Cap-Haïtien, 7 janvier 2026 –
L’Union des Journalistes du Nord d’Haïti (UJNH) hausse le ton après la tentative d’assassinat perpétrée le 27 décembre dernier contre plusieurs journalistes sur la rue 6 boulevard au Cap-Haïtien. L’attaque, attribuée au policier Alendy Étienne, garde du corps du maire Patrick Almonor, ainsi qu’à des agents de sécurité de la Mairie, continue de susciter indignation et inquiétude dans la corporation.
Lors d’une conférence de presse donnée ce mardi 6 janvier 2026, les responsables de l’UJNH ont exhorté l’inspecteur général Jean Moïse, de l’IGPNH Grand Nord, à accélérer et à approfondir le traitement de la plainte déposée contre l’agent Étienne. Ils dénoncent par ailleurs le « silence complice » de la Mairie du Cap-Haïtien et du Directeur départemental Nord de la PNH, le commissaire Sem Calixte, malgré la gravité des faits.

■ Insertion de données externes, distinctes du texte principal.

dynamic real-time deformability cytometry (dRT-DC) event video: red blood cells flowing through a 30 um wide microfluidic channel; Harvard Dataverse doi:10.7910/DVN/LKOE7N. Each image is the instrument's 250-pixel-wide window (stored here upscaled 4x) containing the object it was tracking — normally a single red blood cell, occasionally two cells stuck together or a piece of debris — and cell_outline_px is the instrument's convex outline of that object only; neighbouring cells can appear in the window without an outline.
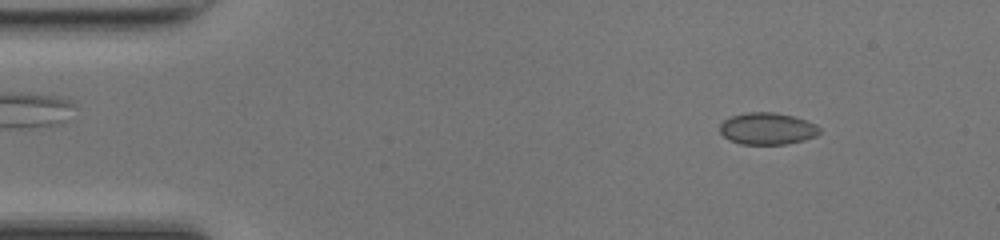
{"species": "common noctule bat (a hibernating species)", "species_latin": "Nyctalus noctula", "temperature_condition": "room temperature", "stored_images_in_passage": 47, "camera_frame_rate_fps": 3000, "um_per_image_px": 0.085, "animal": {"sex": "female", "body_mass_g": 17.0, "forearm_length_mm": 48.0}, "frame": {"image": 1, "passage_image": 5, "time_ms": 1.333, "image_size_px": [1000, 240], "cell_outline_px": [[820, 132], [816, 136], [804, 140], [788, 144], [740, 144], [724, 136], [720, 132], [720, 124], [724, 120], [732, 116], [744, 112], [776, 112], [792, 116], [816, 124], [820, 128]], "centroid_in_image_um": [65.23, 10.93], "position_along_channel_um": 19.8, "area_um2": 18.5}}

Selon l’UJNH, les journalistes ciblés continuent de recevoir des menaces, tant par appels anonymes que via les réseaux sociaux, alimentant un climat d’intimidation qui vise clairement à décourager l’exercice du métier.
Le cabinet d’avocats « Kay dwa, Kay lwa », accompagné des journalistes agressés, affirme vouloir « établir un précédent » afin que de telles violences, qualifiées de barbares, ne se reproduisent plus contre les travailleurs de la presse.
Plusieurs observateurs estiment que la Mairie cherchait ce jour-là à déplacer des véhicules sur le boulevard pour faciliter l’organisation d’un bal du groupe KLASS, censé se tenir dans un hôtel de la zone. Les maires assesseurs auraient voulu satisfaire un proche impliqué dans l’événement. C’est dans ce contexte que l’agression du 27 décembre s’est produite.
L’UJNH réclame justice sans détour et exige que les responsables de cette tentative d’assassinat répondent devant la loi, rappelant que la liberté de la presse demeure un pilier essentiel dans une société déjà fragilisée par l’impunité.